EXCERPTED DATA -
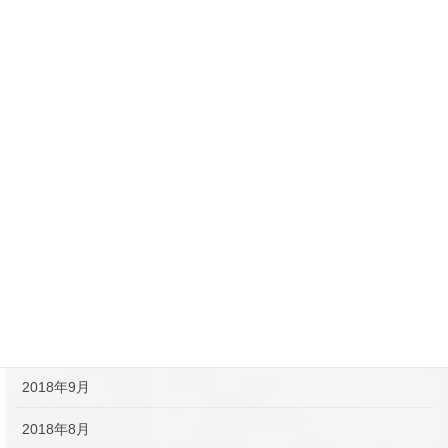
2019年6月
2019年5月
2019年4月
2019年3月
2019年2月
2019年1月
2018年12月
2018年11月
2018年10月
2018年9月
2018年8月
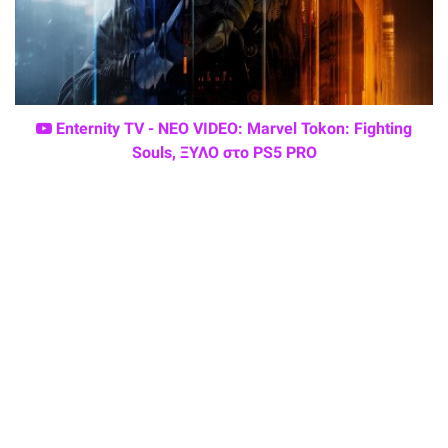
Enternity TV - ΝΕΟ VIDEO: Marvel Tokon: Fighting
Souls, ΞΥΛΟ στο PS5 PRO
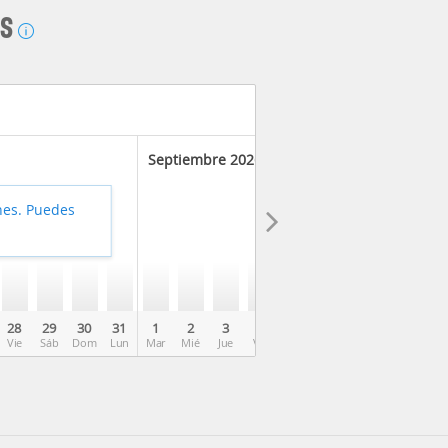
AS
Septiembre 2026
hes. Puedes
28
29
30
31
1
2
3
4
5
6
7
8
9
Vie
Sáb
Dom
Lun
Mar
Mié
Jue
Vie
Sáb
Dom
Lun
Mar
Mié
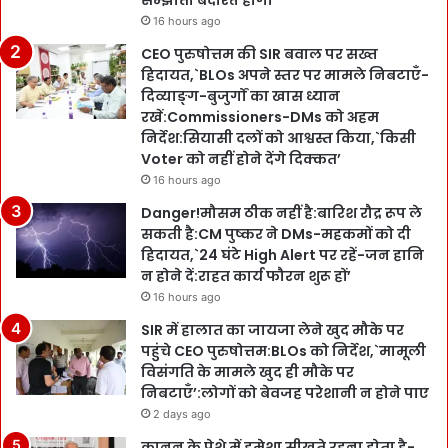
सम्झौता बर्दाश्त होगा’
16 hours ago
CEO पुरुषोत्तम की SIR बवाल पर सख्त
हिदायत,`BLOs अपने स्तर पर मामले निबटाएँ-
दिव्याङ्ग-बुजुर्गों का खास ध्यान
रखें:Commissioners-DMs को अहम
निर्देश:सियासी दलों को आश्वस्त किया,`किसी
Voter को नहीं होने देंगे दिक्कत’
16 hours ago
Danger!मौसम ठीक नहीं है:बारिश रौद्र रूप ले
सकती है:CM पुष्कर ने DMs-महकमों को दी
हिदायत,`24 घंटे High Alert पर रहें-जन हानि
न होने दें:राहत कार्य फौरन शुरू हों’
16 hours ago
SIR में हालात का जायजा लेने खुद मौके पर
पहुंचे CEO पुरुषोत्तम:BLOs को निर्देश,`मामूली
विसंगति के मामले खुद ही मौके पर
निबटाएँ’:लोगों को बेवजह परेशानी न होने पाए
2 days ago
कानून के पेशे में हमेशा सीखते रहना होता है-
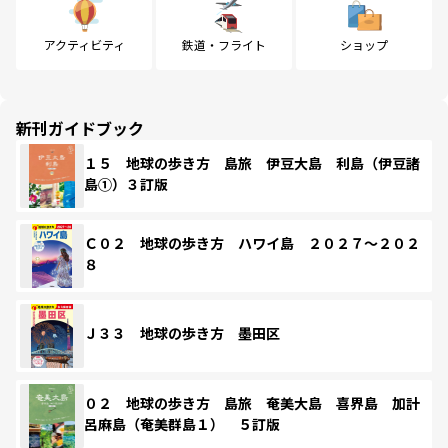
アクティビティ
鉄道・フライト
ショップ
新刊ガイドブック
１５ 地球の歩き方 島旅 伊豆大島 利島（伊豆諸
島①）３訂版
Ｃ０２ 地球の歩き方 ハワイ島 ２０２７～２０２
８
Ｊ３３ 地球の歩き方 墨田区
０２ 地球の歩き方 島旅 奄美大島 喜界島 加計
呂麻島（奄美群島１） ５訂版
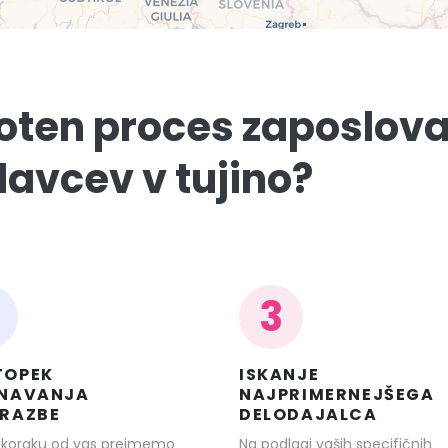
oten proces zaposlov
lavcev v tujino?
3
TOPEK
ISKANJE
ZNAVANJA
NAJPRIMERNEJŠEGA
BRAZBE
DELODAJALCA
 koraku od vas prejmemo
Na podlagi vaših specifičnih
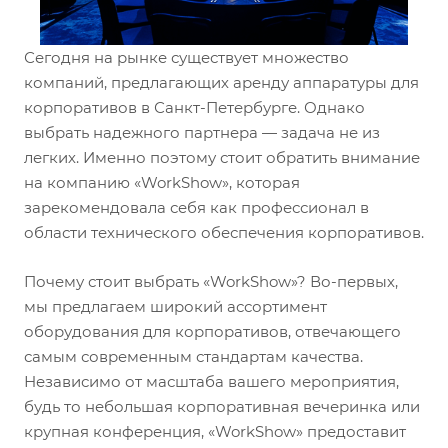
Сегодня на рынке существует множество
компаний, предлагающих аренду аппаратуры для
корпоративов в Санкт-Петербурге. Однако
выбрать надежного партнера — задача не из
легких. Именно поэтому стоит обратить внимание
на компанию «WorkShow», которая
зарекомендовала себя как профессионал в
области технического обеспечения корпоративов.
Почему стоит выбрать «WorkShow»? Во-первых,
мы предлагаем широкий ассортимент
оборудования для корпоративов, отвечающего
самым современным стандартам качества.
Независимо от масштаба вашего мероприятия,
будь то небольшая корпоративная вечеринка или
крупная конференция, «WorkShow» предоставит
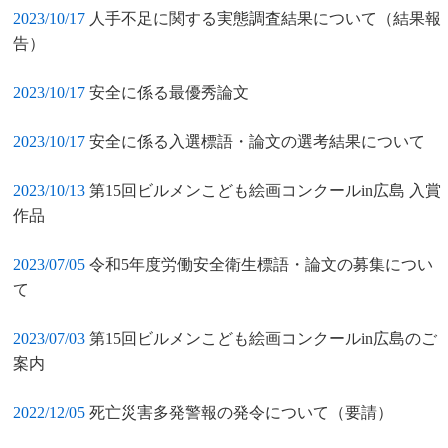
2023/10/17
人手不足に関する実態調査結果について（結果報
告）
2023/10/17
安全に係る最優秀論文
2023/10/17
安全に係る入選標語・論文の選考結果について
2023/10/13
第15回ビルメンこども絵画コンクールin広島 入賞
作品
2023/07/05
令和5年度労働安全衛生標語・論文の募集につい
て
2023/07/03
第15回ビルメンこども絵画コンクールin広島のご
案内
2022/12/05
死亡災害多発警報の発令について（要請）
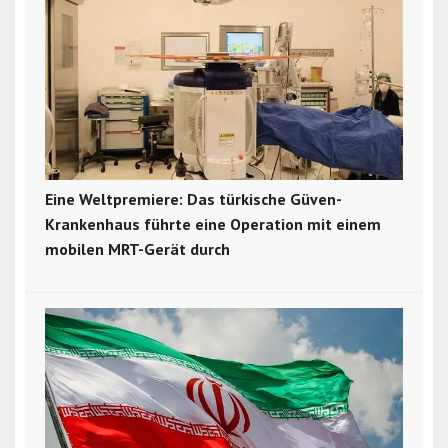
Eine Weltpremiere: Das türkische Güven-
Krankenhaus führte eine Operation mit einem
mobilen MRT-Gerät durch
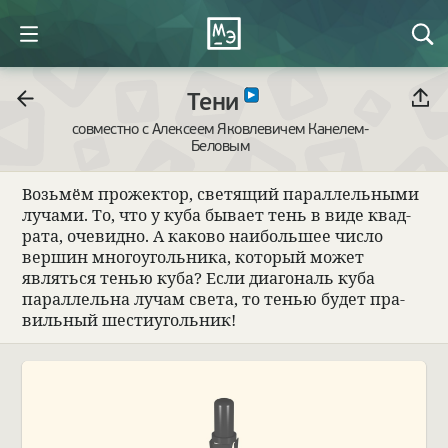
Тени
совместно с Алексеем Яковлевичем Канелем-
Беловым
Возьмём про­жек­тор, све­тящий парал­лель­ными
лучами. То, что у куба бывает тень в виде квад­
рата, оче­видно. А каково наи­большее число
вершин много­уголь­ника, кото­рый может
являться тенью куба? Если диаго­наль куба
парал­лельна лучам света, то тенью будет пра­
виль­ный шести­уголь­ник!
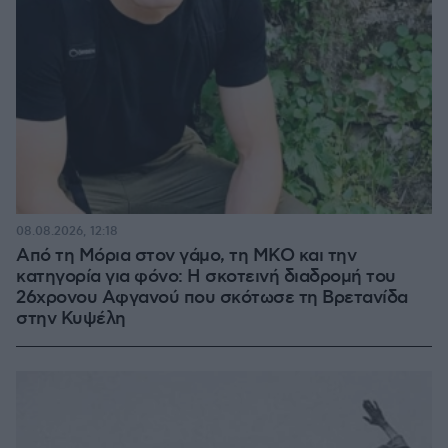
08.08.2026, 12:18
Από τη Μόρια στον γάμο, τη ΜΚΟ και την
κατηγορία για φόνο: Η σκοτεινή διαδρομή του
26χρονου Αφγανού που σκότωσε τη Βρετανίδα
στην Κυψέλη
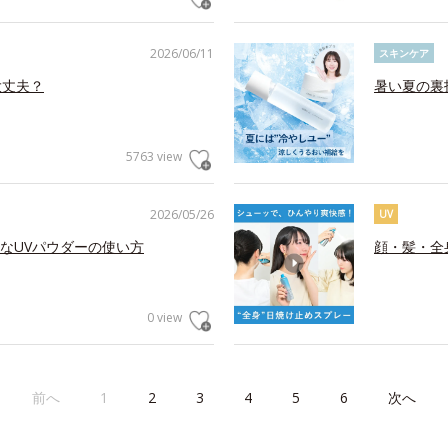
2026/06/11
スキンケア
大丈夫？
暑い夏の裏
5763 view
2026/05/26
UV
なUVパウダーの使い方
顔・髪・全
0 view
前へ
1
2
3
4
5
6
次へ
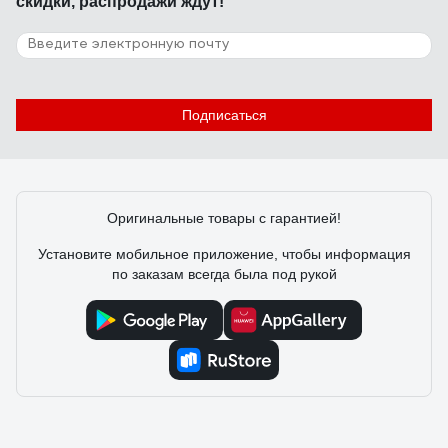
скидки, распродажи ждут!
Подписаться
Оригинальные товары с гарантией!
Установите мобильное приложение, чтобы информация
по заказам всегда была под рукой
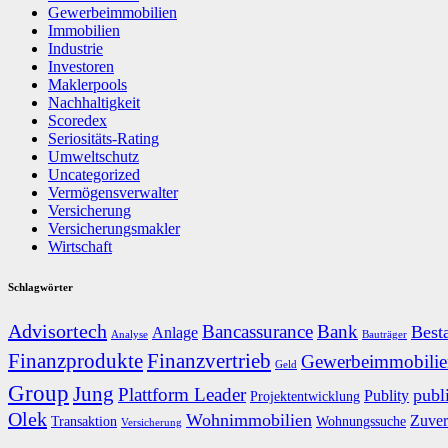
Gewerbeimmobilien
Immobilien
Industrie
Investoren
Maklerpools
Nachhaltigkeit
Scoredex
Seriositäts-Rating
Umweltschutz
Uncategorized
Vermögensverwalter
Versicherung
Versicherungsmakler
Wirtschaft
Schlagwörter
Advisortech
Bancassurance
Bank
Best
Anlage
Analyse
Bauträger
Finanzprodukte
Finanzvertrieb
Gewerbeimmobilie
Geld
Group
Jung
Plattform Leader
publ
Publity
Projektentwicklung
Olek
Wohnimmobilien
Zuver
Transaktion
Wohnungssuche
Versicherung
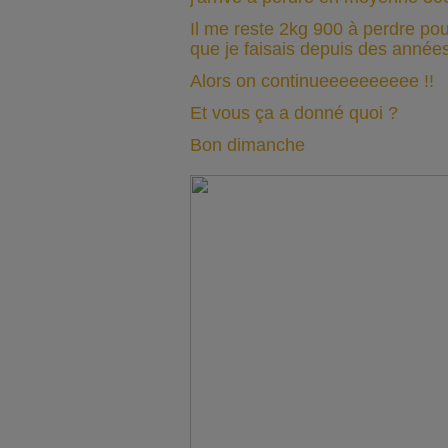
Il me reste 2kg 900 à perdre po
que je faisais depuis des années
Alors on continueeeeeeeeee !!
Et vous ça a donné quoi ?
Bon dimanche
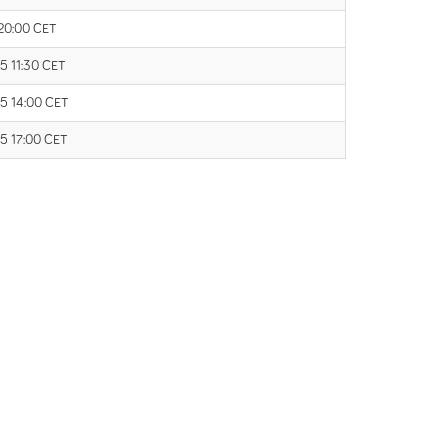
 20:00 CET
5 11:30 CET
15 14:00 CET
5 17:00 CET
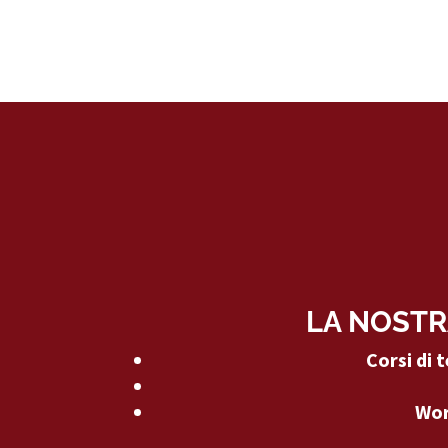
LA NOSTR
Corsi di 
Wor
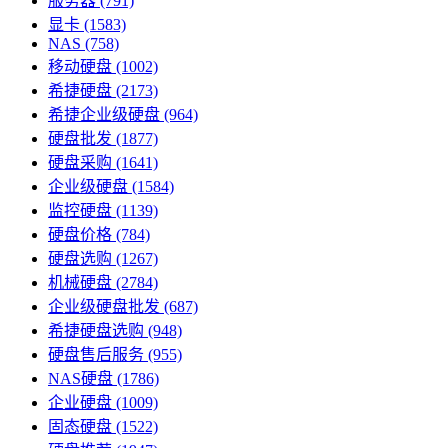
服务器
(791)
显卡
(1583)
NAS
(758)
移动硬盘
(1002)
希捷硬盘
(2173)
希捷企业级硬盘
(964)
硬盘批发
(1877)
硬盘采购
(1641)
企业级硬盘
(1584)
监控硬盘
(1139)
硬盘价格
(784)
硬盘选购
(1267)
机械硬盘
(2784)
企业级硬盘批发
(687)
希捷硬盘选购
(948)
硬盘售后服务
(955)
NAS硬盘
(1786)
企业硬盘
(1009)
固态硬盘
(1522)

WHAT THE TASK ASKS - Find the lines above with the word "уголь". Copy them out.

RESPONSE TO THE EXERCISE -
вершин много­уголь­ника, кото­рый может
виль­ный шести­уголь­ник!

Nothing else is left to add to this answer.